Forced selling by loan funds in the once red-hot $1.3-trillion “leveraged loan” market.
Part of the $1.3 trillion in “leveraged loans” — loans issued by junk-rated overleveraged companies — end up in loan mutual funds and loan ETFs. These funds saw another record outflow in the week ended December 26: $3.53 billion, according to Lipper. It was the sixth outflow in a row, another record. Over the past nine weeks, $14.8 billion had been yanked out, another record. These outflows are, as LCD, a unit of S&P Global Market Intelligence, put it, “punctuating a staggering turnaround for the asset class” that until October was red-hot:
Despite $10 billion of net inflows during 2018 through early October, the record outflows at the end of the year caused a net outflow for the entire year of $3.1 billion. What a sudden turnaround!
The net outflow of $3.53 billion during the final week of the year consisted of $2.9 billion that was yanked out of loan mutual funds and $626 million that was yanked out of loan ETFs.

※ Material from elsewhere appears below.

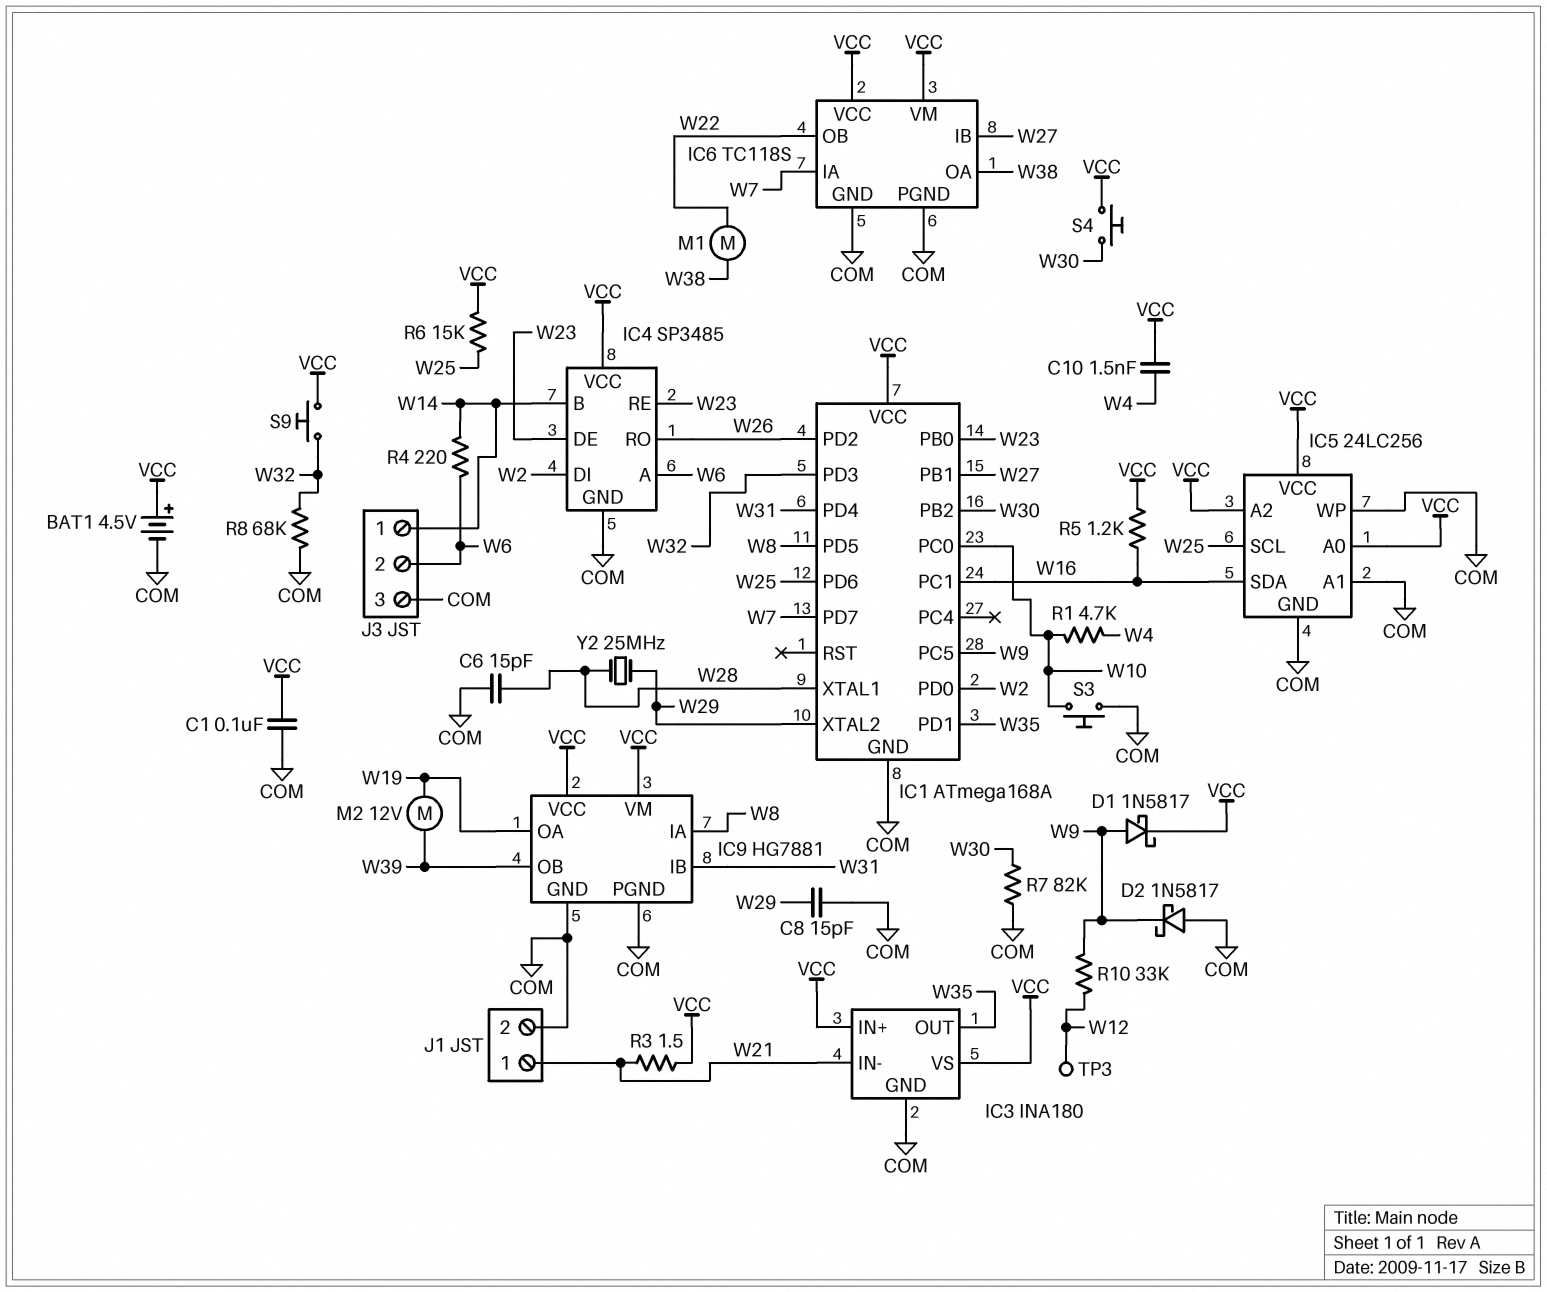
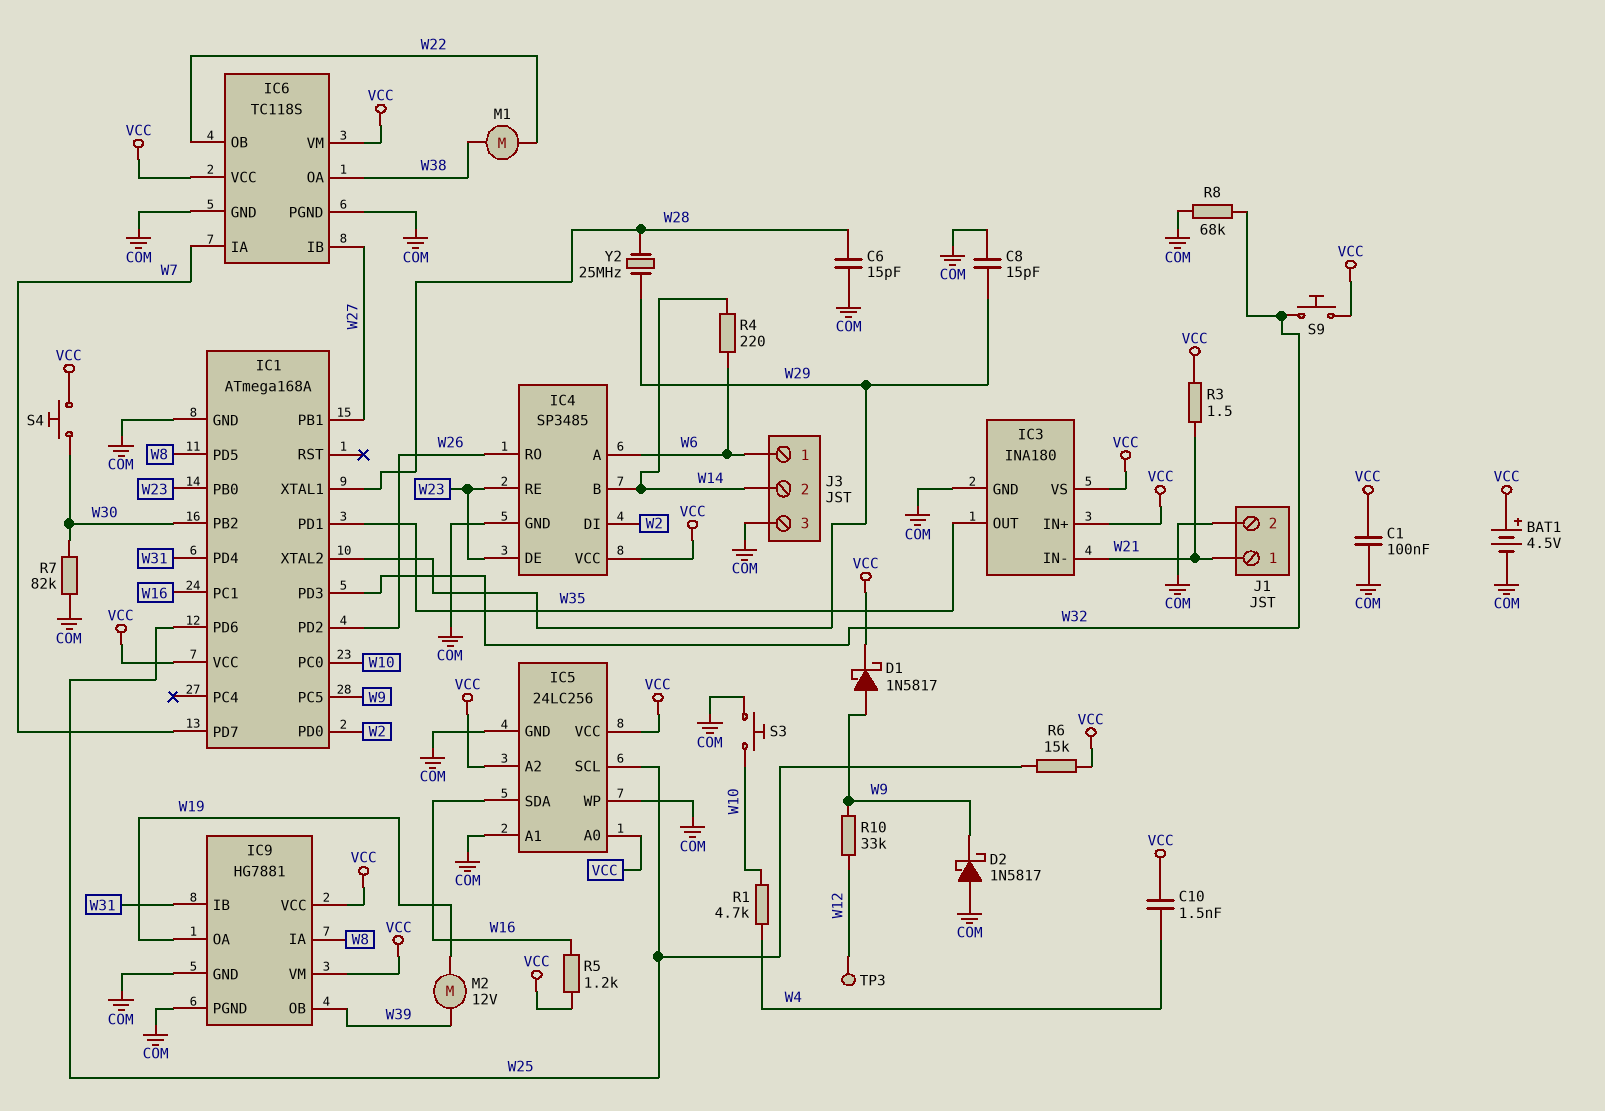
J3 pin 1: W14 -> W6
J3 pin 2: W6 -> W14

In addition, during the week, prices of these loans dropped. Lipper reported that the balances at loan funds fell by another $746 million “due to market value.” The total amount in leveraged loans that loan funds now hold has dropped to $91 billion. So the $746 million drop due to “market value” during the week amounted to a price drop of 0.8%.
The rest of the $1.3 trillion in leveraged loans are held by institutional investors, hedge funds, pension funds, etc., or have been packaged into collateralized loan obligations (CLOs) that were sold to institutional investors globally.
It can take a long time to sell a leveraged loan. Each is a unique contract, and finding a buyer and agreeing on a price and completing the sale takes time. So loan funds hold considerable amounts of cash so that they can meet redemptions. But now, loan funds faced with this onslaught of redemptions have to dump loans in order to stay ahead of the redemptions and maintain a cash cushion. This forced selling by loan funds has caused prices to drop – which is further motivating investors to yank even more out of those loan funds.
Since October 22, the S&P/LSTA US Leveraged Loan 100 Index, which tracks the prices of the largest leveraged loans, has dropped 4.8%. This price decline put the index back where it had been on October 5, 2017. But note, while there have been some defaults recently, the big wave of defaults that many expect in an environment where credit is tightening for risky corporate borrowers, hasn’t even started yet. These are still the good times:
Leveraged loans carry a floating interest rate, usually pegged to Libor. Libor has been rising in parallel with one-month and three-month US Treasury yields. And the interest that these loans pay has been rising too. Bonds that pay a fixed coupon rate lose value in a rising interest rate environment. But unlike bonds, leveraged loan generally protect investors from a price decline due to rising interest rates – which is why they were such a hot asset class over the past three years, with investors swarming all over them, and with companies issuing them in record amounts.
The risk of these floating rates is that struggling companies, faced with higher interest payments on existing loans, will be pushed into default sooner. That hasn’t happened yet in a large wave, but it’s on the horizon for the next few years.
The Fed has been warning about the risks of leveraged loans since 2014. Most recently, on October 24 – about the time the leveraged-loan sell-off started – and on December 2, in its first-ever Financial Stability Report. Perhaps investors have finally taken note.
Investors are now fleeing from open-end loan mutual funds because they know what the risks are: There is little liquidity in the leveraged-loan market even in good times, but investors can sell the mutual fund instantly. When these investors start yanking their money out of these funds in large numbers, they can create a run-on-the-fund. If the fund doesn’t have enough cash on hand to meet the redemptions and isn’t able to sell the loans fast enough into the illiquid market, the fund is then forced to sell loans for cents on the dollar to some distressed-credit hedge fund or PE firm waiting for this opportunity. And the net asset value of the mutual fund gets crushed.
Investors that grab the “first-mover advantage” in an illiquid market and are among the first out the door before they get caught in a run-on-the-fund come out unscathed. The late movers, or non-movers, in the worst-case scenario, can get caught up in the collapse of the fund. This “liquidity mismatch” makes open-end loan mutual funds riskier than the actual leveraged loans – and they’re risky enough — and investors are not getting paid for taking this risk.